(Document structure recognition data)
/---
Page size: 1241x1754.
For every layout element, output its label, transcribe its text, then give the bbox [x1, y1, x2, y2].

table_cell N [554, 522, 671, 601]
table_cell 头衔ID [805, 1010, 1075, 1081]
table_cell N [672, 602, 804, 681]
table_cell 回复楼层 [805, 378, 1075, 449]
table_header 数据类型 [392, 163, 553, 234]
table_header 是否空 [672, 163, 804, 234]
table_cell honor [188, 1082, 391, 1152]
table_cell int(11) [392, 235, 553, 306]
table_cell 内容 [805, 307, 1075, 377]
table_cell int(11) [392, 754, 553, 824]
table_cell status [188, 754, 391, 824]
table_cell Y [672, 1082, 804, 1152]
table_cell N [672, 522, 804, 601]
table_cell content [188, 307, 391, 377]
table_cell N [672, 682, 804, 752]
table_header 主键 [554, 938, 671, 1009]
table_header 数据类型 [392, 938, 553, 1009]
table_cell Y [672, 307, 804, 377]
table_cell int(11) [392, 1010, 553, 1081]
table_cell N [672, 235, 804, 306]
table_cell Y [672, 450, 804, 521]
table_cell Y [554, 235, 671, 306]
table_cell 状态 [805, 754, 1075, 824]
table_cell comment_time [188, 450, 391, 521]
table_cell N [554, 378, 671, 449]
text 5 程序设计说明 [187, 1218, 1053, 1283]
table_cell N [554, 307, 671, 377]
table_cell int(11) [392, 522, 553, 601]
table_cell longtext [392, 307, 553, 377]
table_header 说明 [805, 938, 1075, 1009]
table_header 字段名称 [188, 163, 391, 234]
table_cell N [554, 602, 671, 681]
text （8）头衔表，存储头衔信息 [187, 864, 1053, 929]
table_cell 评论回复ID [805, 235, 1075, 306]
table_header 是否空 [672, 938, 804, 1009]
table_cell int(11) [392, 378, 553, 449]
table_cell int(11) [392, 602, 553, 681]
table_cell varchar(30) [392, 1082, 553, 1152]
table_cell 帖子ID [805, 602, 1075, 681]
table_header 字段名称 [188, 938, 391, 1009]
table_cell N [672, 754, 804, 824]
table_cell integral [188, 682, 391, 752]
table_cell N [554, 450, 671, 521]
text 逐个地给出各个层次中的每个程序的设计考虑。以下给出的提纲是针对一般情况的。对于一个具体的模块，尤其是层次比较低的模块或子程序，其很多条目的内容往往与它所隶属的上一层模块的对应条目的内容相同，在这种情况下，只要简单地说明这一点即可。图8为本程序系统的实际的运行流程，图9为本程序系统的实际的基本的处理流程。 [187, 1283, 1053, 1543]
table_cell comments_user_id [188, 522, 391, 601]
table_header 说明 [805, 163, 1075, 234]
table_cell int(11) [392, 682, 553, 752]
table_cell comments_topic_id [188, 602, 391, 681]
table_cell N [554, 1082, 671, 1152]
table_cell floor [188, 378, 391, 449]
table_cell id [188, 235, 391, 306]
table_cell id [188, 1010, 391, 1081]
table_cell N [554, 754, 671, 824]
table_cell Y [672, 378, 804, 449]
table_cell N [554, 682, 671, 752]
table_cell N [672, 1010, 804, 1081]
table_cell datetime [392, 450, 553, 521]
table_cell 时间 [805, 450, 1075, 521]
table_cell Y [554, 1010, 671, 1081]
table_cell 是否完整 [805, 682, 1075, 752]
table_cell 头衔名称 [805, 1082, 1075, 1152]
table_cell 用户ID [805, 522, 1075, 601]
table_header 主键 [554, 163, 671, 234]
\---
What to work on:
Your answer should be one number: the count of lines in the records above that contain "数据类型".

Result:
2